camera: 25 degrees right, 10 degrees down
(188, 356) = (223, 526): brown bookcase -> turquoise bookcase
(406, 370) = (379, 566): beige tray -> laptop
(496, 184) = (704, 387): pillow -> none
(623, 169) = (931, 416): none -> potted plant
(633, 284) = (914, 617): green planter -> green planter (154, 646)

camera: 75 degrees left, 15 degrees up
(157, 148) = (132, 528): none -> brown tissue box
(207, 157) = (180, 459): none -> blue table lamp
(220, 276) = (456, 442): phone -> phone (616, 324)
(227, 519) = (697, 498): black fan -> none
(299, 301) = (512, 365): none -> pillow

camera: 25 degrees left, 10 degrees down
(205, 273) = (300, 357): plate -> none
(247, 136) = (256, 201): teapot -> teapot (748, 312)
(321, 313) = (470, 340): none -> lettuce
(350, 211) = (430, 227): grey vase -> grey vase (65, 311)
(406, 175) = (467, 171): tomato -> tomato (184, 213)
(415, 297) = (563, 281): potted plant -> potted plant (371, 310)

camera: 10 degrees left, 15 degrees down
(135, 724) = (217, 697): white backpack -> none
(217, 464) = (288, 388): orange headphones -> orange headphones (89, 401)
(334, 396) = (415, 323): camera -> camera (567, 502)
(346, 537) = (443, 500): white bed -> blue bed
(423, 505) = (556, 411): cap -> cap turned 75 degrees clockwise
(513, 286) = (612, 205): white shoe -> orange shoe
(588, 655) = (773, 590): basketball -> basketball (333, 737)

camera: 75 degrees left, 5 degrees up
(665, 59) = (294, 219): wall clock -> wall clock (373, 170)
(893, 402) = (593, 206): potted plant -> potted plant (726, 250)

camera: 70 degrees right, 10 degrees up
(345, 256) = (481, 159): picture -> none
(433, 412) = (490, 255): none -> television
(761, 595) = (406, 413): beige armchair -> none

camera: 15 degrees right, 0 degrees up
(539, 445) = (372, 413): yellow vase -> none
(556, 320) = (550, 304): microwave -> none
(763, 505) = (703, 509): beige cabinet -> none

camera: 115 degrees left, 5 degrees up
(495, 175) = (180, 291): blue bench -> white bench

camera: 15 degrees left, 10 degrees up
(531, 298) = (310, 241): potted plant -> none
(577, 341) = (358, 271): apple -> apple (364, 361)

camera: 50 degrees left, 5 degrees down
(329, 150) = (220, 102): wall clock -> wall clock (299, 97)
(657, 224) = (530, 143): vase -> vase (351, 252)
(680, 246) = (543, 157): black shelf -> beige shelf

------------------------------------------------

What is needed is a word-for-word copy of the records above, from the first line through the line that contains "(135, 724) = (217, 697): white".

camera: 25 degrees right, 10 degrees down
(188, 356) = (223, 526): brown bookcase -> turquoise bookcase
(406, 370) = (379, 566): beige tray -> laptop
(496, 184) = (704, 387): pillow -> none
(623, 169) = (931, 416): none -> potted plant
(633, 284) = (914, 617): green planter -> green planter (154, 646)

camera: 75 degrees left, 15 degrees up
(157, 148) = (132, 528): none -> brown tissue box
(207, 157) = (180, 459): none -> blue table lamp
(220, 276) = (456, 442): phone -> phone (616, 324)
(227, 519) = (697, 498): black fan -> none
(299, 301) = (512, 365): none -> pillow

camera: 25 degrees left, 10 degrees down
(205, 273) = (300, 357): plate -> none
(247, 136) = (256, 201): teapot -> teapot (748, 312)
(321, 313) = (470, 340): none -> lettuce
(350, 211) = (430, 227): grey vase -> grey vase (65, 311)
(406, 175) = (467, 171): tomato -> tomato (184, 213)
(415, 297) = (563, 281): potted plant -> potted plant (371, 310)

camera: 10 degrees left, 15 degrees down
(135, 724) = (217, 697): white backpack -> none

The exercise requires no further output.